BEGIN Dataset records

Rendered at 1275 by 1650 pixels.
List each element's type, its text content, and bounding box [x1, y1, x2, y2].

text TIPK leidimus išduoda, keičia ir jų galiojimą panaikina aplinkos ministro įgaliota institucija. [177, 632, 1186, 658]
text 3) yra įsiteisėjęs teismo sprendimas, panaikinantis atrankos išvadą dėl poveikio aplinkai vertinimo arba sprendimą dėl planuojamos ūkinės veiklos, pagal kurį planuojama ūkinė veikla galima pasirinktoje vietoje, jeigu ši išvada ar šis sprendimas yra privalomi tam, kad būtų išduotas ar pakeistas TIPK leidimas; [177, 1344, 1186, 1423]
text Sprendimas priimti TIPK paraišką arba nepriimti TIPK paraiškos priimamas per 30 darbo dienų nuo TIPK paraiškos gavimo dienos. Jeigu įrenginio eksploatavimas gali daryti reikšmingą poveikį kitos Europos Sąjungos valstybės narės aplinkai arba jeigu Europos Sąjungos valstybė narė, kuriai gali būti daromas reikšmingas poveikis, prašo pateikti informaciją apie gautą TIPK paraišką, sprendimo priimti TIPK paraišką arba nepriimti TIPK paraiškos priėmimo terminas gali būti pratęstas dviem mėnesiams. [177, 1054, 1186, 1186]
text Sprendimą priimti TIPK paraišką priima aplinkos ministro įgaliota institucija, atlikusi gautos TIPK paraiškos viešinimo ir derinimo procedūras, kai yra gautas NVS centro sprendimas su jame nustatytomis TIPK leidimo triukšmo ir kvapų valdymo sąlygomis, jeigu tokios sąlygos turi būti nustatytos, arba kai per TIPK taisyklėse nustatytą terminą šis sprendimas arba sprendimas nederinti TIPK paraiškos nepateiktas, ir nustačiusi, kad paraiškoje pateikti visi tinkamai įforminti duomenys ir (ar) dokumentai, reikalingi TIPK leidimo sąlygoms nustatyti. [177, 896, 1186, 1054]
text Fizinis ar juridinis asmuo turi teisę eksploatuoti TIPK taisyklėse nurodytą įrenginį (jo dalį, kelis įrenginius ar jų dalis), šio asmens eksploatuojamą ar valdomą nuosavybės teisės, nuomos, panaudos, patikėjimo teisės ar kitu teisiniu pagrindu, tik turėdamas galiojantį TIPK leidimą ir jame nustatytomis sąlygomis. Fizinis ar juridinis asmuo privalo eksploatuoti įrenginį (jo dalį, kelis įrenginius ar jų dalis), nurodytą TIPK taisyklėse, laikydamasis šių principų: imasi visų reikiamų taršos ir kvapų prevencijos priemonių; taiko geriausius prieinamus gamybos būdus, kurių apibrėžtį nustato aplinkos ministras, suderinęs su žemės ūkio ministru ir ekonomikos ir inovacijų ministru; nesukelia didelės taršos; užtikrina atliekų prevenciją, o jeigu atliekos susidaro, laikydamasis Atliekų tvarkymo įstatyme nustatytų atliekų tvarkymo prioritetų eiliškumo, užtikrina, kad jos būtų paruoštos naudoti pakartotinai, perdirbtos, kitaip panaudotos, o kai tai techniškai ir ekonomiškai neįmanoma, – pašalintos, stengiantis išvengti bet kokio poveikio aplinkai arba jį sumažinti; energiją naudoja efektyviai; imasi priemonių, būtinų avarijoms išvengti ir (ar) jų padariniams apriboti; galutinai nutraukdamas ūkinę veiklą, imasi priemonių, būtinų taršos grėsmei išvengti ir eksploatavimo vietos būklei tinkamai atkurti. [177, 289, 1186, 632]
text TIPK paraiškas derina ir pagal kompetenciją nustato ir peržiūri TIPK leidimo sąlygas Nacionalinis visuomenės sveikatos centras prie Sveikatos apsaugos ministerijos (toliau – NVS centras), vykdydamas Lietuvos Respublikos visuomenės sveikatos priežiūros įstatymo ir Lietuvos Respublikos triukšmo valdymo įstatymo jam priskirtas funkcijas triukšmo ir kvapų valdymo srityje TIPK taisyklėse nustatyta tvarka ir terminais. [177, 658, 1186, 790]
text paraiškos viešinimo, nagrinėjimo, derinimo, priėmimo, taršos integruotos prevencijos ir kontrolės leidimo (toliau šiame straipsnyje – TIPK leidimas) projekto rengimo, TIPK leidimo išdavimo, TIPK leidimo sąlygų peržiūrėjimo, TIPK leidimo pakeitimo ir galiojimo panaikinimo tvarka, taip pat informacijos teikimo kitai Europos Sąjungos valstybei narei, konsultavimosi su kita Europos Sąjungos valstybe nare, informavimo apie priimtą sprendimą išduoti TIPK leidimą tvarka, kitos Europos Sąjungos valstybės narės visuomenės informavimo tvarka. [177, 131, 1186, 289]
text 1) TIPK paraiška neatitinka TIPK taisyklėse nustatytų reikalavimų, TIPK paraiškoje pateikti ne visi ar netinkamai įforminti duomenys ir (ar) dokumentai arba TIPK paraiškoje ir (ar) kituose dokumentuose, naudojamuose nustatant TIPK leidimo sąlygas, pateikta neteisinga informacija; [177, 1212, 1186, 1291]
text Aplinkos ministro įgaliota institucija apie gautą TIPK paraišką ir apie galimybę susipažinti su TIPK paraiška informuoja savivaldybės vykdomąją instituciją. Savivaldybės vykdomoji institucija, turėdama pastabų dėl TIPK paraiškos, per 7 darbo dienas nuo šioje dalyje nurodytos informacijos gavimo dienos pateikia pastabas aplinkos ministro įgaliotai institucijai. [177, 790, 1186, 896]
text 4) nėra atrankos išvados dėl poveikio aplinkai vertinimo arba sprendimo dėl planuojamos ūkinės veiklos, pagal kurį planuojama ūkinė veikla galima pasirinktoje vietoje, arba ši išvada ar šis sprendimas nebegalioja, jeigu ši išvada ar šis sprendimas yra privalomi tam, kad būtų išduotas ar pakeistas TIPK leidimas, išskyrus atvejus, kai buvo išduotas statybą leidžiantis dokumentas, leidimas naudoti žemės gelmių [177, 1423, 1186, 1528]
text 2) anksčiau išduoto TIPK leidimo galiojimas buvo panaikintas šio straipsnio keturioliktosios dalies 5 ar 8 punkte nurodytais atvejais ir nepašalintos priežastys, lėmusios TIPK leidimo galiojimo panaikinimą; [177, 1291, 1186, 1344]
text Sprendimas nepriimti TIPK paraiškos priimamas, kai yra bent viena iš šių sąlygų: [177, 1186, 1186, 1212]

END Dataset records

Rewrite all of the entries, changing every "NVS" to "NVSC" and keeping everything else the same.

Rendered at 1275 by 1650 pixels.
List each element's type, its text content, and bounding box [x1, y1, x2, y2].

text TIPK leidimus išduoda, keičia ir jų galiojimą panaikina aplinkos ministro įgaliota institucija. [177, 632, 1186, 658]
text 3) yra įsiteisėjęs teismo sprendimas, panaikinantis atrankos išvadą dėl poveikio aplinkai vertinimo arba sprendimą dėl planuojamos ūkinės veiklos, pagal kurį planuojama ūkinė veikla galima pasirinktoje vietoje, jeigu ši išvada ar šis sprendimas yra privalomi tam, kad būtų išduotas ar pakeistas TIPK leidimas; [177, 1344, 1186, 1423]
text Sprendimas priimti TIPK paraišką arba nepriimti TIPK paraiškos priimamas per 30 darbo dienų nuo TIPK paraiškos gavimo dienos. Jeigu įrenginio eksploatavimas gali daryti reikšmingą poveikį kitos Europos Sąjungos valstybės narės aplinkai arba jeigu Europos Sąjungos valstybė narė, kuriai gali būti daromas reikšmingas poveikis, prašo pateikti informaciją apie gautą TIPK paraišką, sprendimo priimti TIPK paraišką arba nepriimti TIPK paraiškos priėmimo terminas gali būti pratęstas dviem mėnesiams. [177, 1054, 1186, 1186]
text Sprendimą priimti TIPK paraišką priima aplinkos ministro įgaliota institucija, atlikusi gautos TIPK paraiškos viešinimo ir derinimo procedūras, kai yra gautas NVSC centro sprendimas su jame nustatytomis TIPK leidimo triukšmo ir kvapų valdymo sąlygomis, jeigu tokios sąlygos turi būti nustatytos, arba kai per TIPK taisyklėse nustatytą terminą šis sprendimas arba sprendimas nederinti TIPK paraiškos nepateiktas, ir nustačiusi, kad paraiškoje pateikti visi tinkamai įforminti duomenys ir (ar) dokumentai, reikalingi TIPK leidimo sąlygoms nustatyti. [177, 896, 1186, 1054]
text Fizinis ar juridinis asmuo turi teisę eksploatuoti TIPK taisyklėse nurodytą įrenginį (jo dalį, kelis įrenginius ar jų dalis), šio asmens eksploatuojamą ar valdomą nuosavybės teisės, nuomos, panaudos, patikėjimo teisės ar kitu teisiniu pagrindu, tik turėdamas galiojantį TIPK leidimą ir jame nustatytomis sąlygomis. Fizinis ar juridinis asmuo privalo eksploatuoti įrenginį (jo dalį, kelis įrenginius ar jų dalis), nurodytą TIPK taisyklėse, laikydamasis šių principų: imasi visų reikiamų taršos ir kvapų prevencijos priemonių; taiko geriausius prieinamus gamybos būdus, kurių apibrėžtį nustato aplinkos ministras, suderinęs su žemės ūkio ministru ir ekonomikos ir inovacijų ministru; nesukelia didelės taršos; užtikrina atliekų prevenciją, o jeigu atliekos susidaro, laikydamasis Atliekų tvarkymo įstatyme nustatytų atliekų tvarkymo prioritetų eiliškumo, užtikrina, kad jos būtų paruoštos naudoti pakartotinai, perdirbtos, kitaip panaudotos, o kai tai techniškai ir ekonomiškai neįmanoma, – pašalintos, stengiantis išvengti bet kokio poveikio aplinkai arba jį sumažinti; energiją naudoja efektyviai; imasi priemonių, būtinų avarijoms išvengti ir (ar) jų padariniams apriboti; galutinai nutraukdamas ūkinę veiklą, imasi priemonių, būtinų taršos grėsmei išvengti ir eksploatavimo vietos būklei tinkamai atkurti. [177, 289, 1186, 632]
text TIPK paraiškas derina ir pagal kompetenciją nustato ir peržiūri TIPK leidimo sąlygas Nacionalinis visuomenės sveikatos centras prie Sveikatos apsaugos ministerijos (toliau – NVSC centras), vykdydamas Lietuvos Respublikos visuomenės sveikatos priežiūros įstatymo ir Lietuvos Respublikos triukšmo valdymo įstatymo jam priskirtas funkcijas triukšmo ir kvapų valdymo srityje TIPK taisyklėse nustatyta tvarka ir terminais. [177, 658, 1186, 790]
text paraiškos viešinimo, nagrinėjimo, derinimo, priėmimo, taršos integruotos prevencijos ir kontrolės leidimo (toliau šiame straipsnyje – TIPK leidimas) projekto rengimo, TIPK leidimo išdavimo, TIPK leidimo sąlygų peržiūrėjimo, TIPK leidimo pakeitimo ir galiojimo panaikinimo tvarka, taip pat informacijos teikimo kitai Europos Sąjungos valstybei narei, konsultavimosi su kita Europos Sąjungos valstybe nare, informavimo apie priimtą sprendimą išduoti TIPK leidimą tvarka, kitos Europos Sąjungos valstybės narės visuomenės informavimo tvarka. [177, 131, 1186, 289]
text 1) TIPK paraiška neatitinka TIPK taisyklėse nustatytų reikalavimų, TIPK paraiškoje pateikti ne visi ar netinkamai įforminti duomenys ir (ar) dokumentai arba TIPK paraiškoje ir (ar) kituose dokumentuose, naudojamuose nustatant TIPK leidimo sąlygas, pateikta neteisinga informacija; [177, 1212, 1186, 1291]
text Aplinkos ministro įgaliota institucija apie gautą TIPK paraišką ir apie galimybę susipažinti su TIPK paraiška informuoja savivaldybės vykdomąją instituciją. Savivaldybės vykdomoji institucija, turėdama pastabų dėl TIPK paraiškos, per 7 darbo dienas nuo šioje dalyje nurodytos informacijos gavimo dienos pateikia pastabas aplinkos ministro įgaliotai institucijai. [177, 790, 1186, 896]
text 4) nėra atrankos išvados dėl poveikio aplinkai vertinimo arba sprendimo dėl planuojamos ūkinės veiklos, pagal kurį planuojama ūkinė veikla galima pasirinktoje vietoje, arba ši išvada ar šis sprendimas nebegalioja, jeigu ši išvada ar šis sprendimas yra privalomi tam, kad būtų išduotas ar pakeistas TIPK leidimas, išskyrus atvejus, kai buvo išduotas statybą leidžiantis dokumentas, leidimas naudoti žemės gelmių [177, 1423, 1186, 1528]
text 2) anksčiau išduoto TIPK leidimo galiojimas buvo panaikintas šio straipsnio keturioliktosios dalies 5 ar 8 punkte nurodytais atvejais ir nepašalintos priežastys, lėmusios TIPK leidimo galiojimo panaikinimą; [177, 1291, 1186, 1344]
text Sprendimas nepriimti TIPK paraiškos priimamas, kai yra bent viena iš šių sąlygų: [177, 1186, 1186, 1212]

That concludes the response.